Tech skills crisis looms
(Metro, Thursday, Jan.19, 2006, page 12)
Students look to other fields amid perceived slump. The Canadian high-tech sector may be in full recovery but a serious skills crisis looms unless more students, parents and high-school guidance counsellors shed the perception that information technology jobs are in short supply, two industry groups are warning.
"There is a dichotomy at the moment in what kids are being told and what's needed and that's creating a (skills) shortage and a problem that will emerge", says Bernard Courtois, president and chief executive officer of the Information Technology Association of Canada. He says many students are being dissuaded from entering computer related programs while employment in the sector grows at a rate not seen since the dot-com boom.
Statistics Canada reports nearly 13,000 new jobs were created in the computer and telecommunications sector in 2005 for a total of 597,000. It's not as high as the 664,200 jobs reached at the peak year of 2001 but it's the first gain in four years. That excludes IT jobs in banks, retailers and other sectors, where demand for skilled workers who can implement and manage IT systems may be growing faster than the domestic market will be able to handle.

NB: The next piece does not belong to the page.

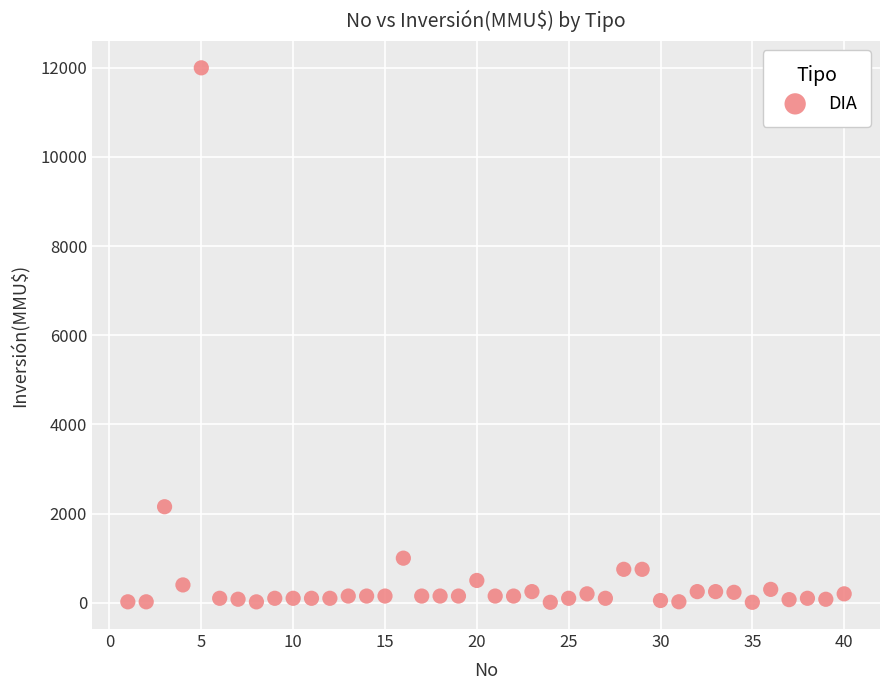

What Y value in the scatter plot is closest to 6005?

2154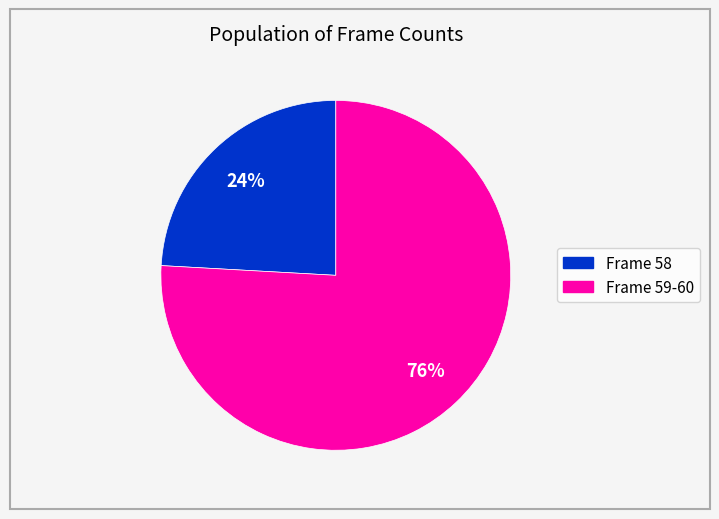

Does any single category account for the majority?

Yes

The Software Human Resource Council (SHRC), which has tracked labour in Canada's software sector since 1992, sees a similar trend. Paul Swinwood, SHRC's president and CEO says the situation is especially worrisome with many IT workers set to retire in the next few years. In the federal government alone, 40% of IT staff will be eligible for retirement in 2008, he adds. "How is that gap going to be filled?"